Filing for the 2020 election begins tomorrow (Saturday). In Texas, candidates for county, state and federal elective office are nominated for the general election by their respective political parties unless they are running as an independent or write-in candidate. The Democratic and Republican Parties nominate their general election candidates with primary elections. The Libertarian and Green Parties – and any new parties that may organize in time for this election – nominate their general election candidates with conventions.

Candidates seeking the Democratic or Republican nomination must file their applications by December 9. They will file with their county party organization if they are seeking county offices or if the state or federal district they are seeking lies entirely within one county. If their desired district lies in more than one county, then they file with the state party organization. These deadlines also apply to Libertarian and Green Party candidates, and they also apply for candidates seeking the nomination of a party that does not have ballot access. A new law (House Bill 2504) requires minor party candidates to pay a filing fee or collect a minimum number of signatures. This law is currently being challenged in court. That same law adjusted the thresholds for obtaining ballot access, which had the effect of restoring automatic ballot access to the Green Party.

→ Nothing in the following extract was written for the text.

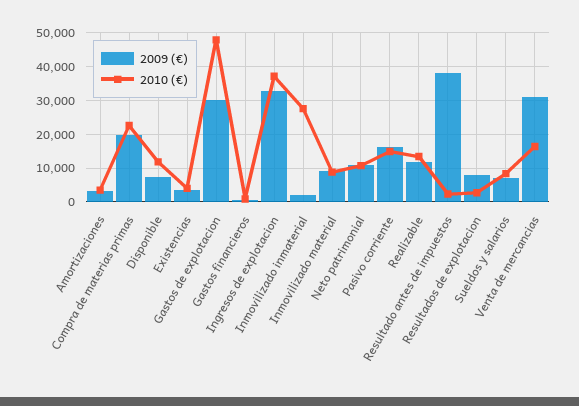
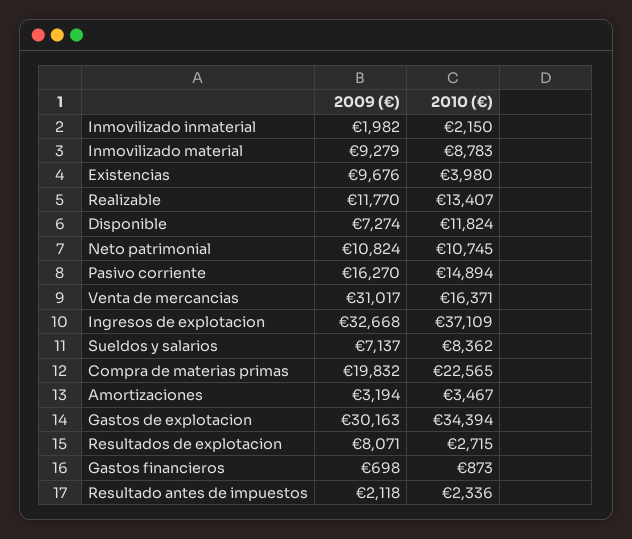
2009 (€), Existencias: 4000 -> 9676
2010 (€), Gastos de explotacion: 48000 -> 34394
2010 (€), Inmovilizado inmaterial: 28000 -> 2150
2009 (€), Resultado antes de impuestos: 38000 -> 2118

Our Crib Sheets will show identify those candidates whose filing has been reported by an official party website or report or by the Secretary of State’s candidate listing report. We may also mark as “filed” candidates who have posted the fact to their social media accounts or whose filings are noted in certain local political blogs with an accurate track record. A check mark in the “Filed” column indicates we believe the candidate has filed for a spot on the ballot.

Despite being known as the “filing deadline,” December 9 is not the last day for some candidates to file for a spot on the ballot.

There are some exceptions that can extend the filing period for partisan nomination by one week, but they are all connected to a potential vacancy in that office. For example, if Fort Bend Co. Sheriff Troy Nehls (R) announces he is running for CD22 on or after November 30, then the filing period for Fort Bend Co. Sheriff would be extended by one week (Announcing prior to that date would trigger his automatic resignation, so any announcement will come no earlier than the 30th.) Additionally, a party may by rule extend a filing deadline for an office for which a sole candidate withdraws, dies or is ruled ineligible.

Candidates seeking the nomination by a new political party or an existing party lacking ballot access must also file by December 9. Their party must register with the Secretary of State by January 4. The new party must gather at least 83,435 signatures of registered voters who did not participate in another party’s nominating process between March 11 and May 25. Two years ago, none of the five political parties seeking ballot access were successful. Signatures collected by any of the new party’s individual candidates would not count toward the party’s requirement because the periods of time for collecting those signatures do not overlap.

Independent candidates must file declarations of intent to run by December 9. Independents must ultimately collect the minimum number of signatures, a process that cannot begin until at least March 4 but may not begin until May 27 for offices that require a primary runoff election. Independent candidates’ signatures and petitions to appear on the ballot must be filed by June 26.

Individuals seeking to become certified write-in candidates do not get to file their declarations of candidacy until July 18, and they have a filing deadline of August 17. Certification is required for the votes cast for them to be officially counted. In other words, votes cast for “Mickey Mouse” are only counted if Mickey Mouse was a certified write-in candidate.

Independent and write-in candidates file with the county judge for all county offices except for district attorney or the Secretary of State for all state and federal offices, judicial offices and district attorney. Independents must file with the minimum number of signatures. Write-in candidates may either pay a set filing fee or collect signatures.

Ultimately, the Secretary of State and each county judge must certify the names of all partisan nominees, independents and write-in candidates on the general election ballot. The deadline for this to occur is August 30. Even though the filing period ends on December 9, we will not know the final list of 2020 general election candidates until 68 days before that election.